Regular garden seed or lentils from your pantry won’t do. Because sprouts grow best in warm, wet conditions — conditions also favored by bacteria — you will want to buy organic, chemical- and pathogen-free seeds specially produced for sprouting, and focus on cleanliness and daily rinsing in cool water as your crop grows.
To get started, you’ll need a sanitized wide-mouth jar with a purchased fine mesh lid (or a layer of cheesecloth and a rubber band). Rinse the seed (Larry Stebbins goes a step further, soaking seeds for five minutes in a half-gallon of water to which he’s added 6 tablespoons of Clorox, then rinsing thoroughly three times). Add a tablespoon or two of seed to your jar and cover them with a few inches of water. Let the seeds sit for eight hours at room temperature. Drain out the water, add fresh cool water, swish the seeds about, then drain again and place the jar upside down at an angle to promote drainage and air circulation. Keep the jar out of the sun. Rinse gently two times a day so the sprouts never dry out completely.

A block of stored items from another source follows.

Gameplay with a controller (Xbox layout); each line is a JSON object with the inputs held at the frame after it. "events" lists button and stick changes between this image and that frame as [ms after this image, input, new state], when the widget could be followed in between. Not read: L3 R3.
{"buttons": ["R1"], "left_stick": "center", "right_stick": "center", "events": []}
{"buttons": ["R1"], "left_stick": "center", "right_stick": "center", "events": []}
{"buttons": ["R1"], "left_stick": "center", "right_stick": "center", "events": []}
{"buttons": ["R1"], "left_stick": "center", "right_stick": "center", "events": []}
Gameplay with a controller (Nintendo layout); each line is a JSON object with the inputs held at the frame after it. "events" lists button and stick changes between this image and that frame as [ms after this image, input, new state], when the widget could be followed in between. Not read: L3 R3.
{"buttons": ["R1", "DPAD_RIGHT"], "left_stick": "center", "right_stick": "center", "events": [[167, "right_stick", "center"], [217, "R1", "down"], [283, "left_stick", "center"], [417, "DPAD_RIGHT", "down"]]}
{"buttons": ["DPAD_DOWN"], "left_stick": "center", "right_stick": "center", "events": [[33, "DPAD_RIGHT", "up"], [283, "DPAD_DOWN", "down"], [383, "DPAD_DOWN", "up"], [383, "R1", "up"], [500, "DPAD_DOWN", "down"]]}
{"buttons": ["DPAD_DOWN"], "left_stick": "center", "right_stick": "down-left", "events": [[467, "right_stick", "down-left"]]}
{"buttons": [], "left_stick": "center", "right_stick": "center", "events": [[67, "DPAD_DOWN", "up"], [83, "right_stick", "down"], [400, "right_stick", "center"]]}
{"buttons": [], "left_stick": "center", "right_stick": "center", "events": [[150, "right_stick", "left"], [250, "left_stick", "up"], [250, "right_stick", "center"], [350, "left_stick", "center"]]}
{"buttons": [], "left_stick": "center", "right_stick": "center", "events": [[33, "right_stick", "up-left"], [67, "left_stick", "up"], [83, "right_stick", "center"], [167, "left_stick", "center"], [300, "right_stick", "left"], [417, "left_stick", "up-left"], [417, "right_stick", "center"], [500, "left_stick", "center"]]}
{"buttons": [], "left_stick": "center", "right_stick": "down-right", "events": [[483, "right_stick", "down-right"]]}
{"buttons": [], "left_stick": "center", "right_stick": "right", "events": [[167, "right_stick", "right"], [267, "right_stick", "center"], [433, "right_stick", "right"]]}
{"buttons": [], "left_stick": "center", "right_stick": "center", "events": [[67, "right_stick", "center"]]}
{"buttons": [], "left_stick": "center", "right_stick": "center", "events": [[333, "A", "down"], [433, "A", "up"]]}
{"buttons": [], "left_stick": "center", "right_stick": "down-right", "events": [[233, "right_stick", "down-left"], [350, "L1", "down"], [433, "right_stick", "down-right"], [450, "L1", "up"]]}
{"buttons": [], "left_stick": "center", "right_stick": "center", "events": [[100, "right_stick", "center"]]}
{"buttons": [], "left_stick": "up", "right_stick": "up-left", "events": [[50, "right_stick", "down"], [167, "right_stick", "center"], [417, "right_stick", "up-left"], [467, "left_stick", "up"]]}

Depending on the variety you’re growing, it may take from three to seven days until your sprouts are at their best for eating — still relatively small and just starting to green up. Give them one last rinse and drain thoroughly in a colander, picking out any unsprouted seeds. When they’re dry, store them in the fridge in a covered bowl lined with paper towel and eat them within a week.
You will find seed locally at Mountain Mama (mountainmamanaturalfoods.com) and Natural Grocers stores, or online at Sproutman (sproutman.com). The internet also offers a stunning array of unnecessary but cool-looking trays and towers for the committed sprouter.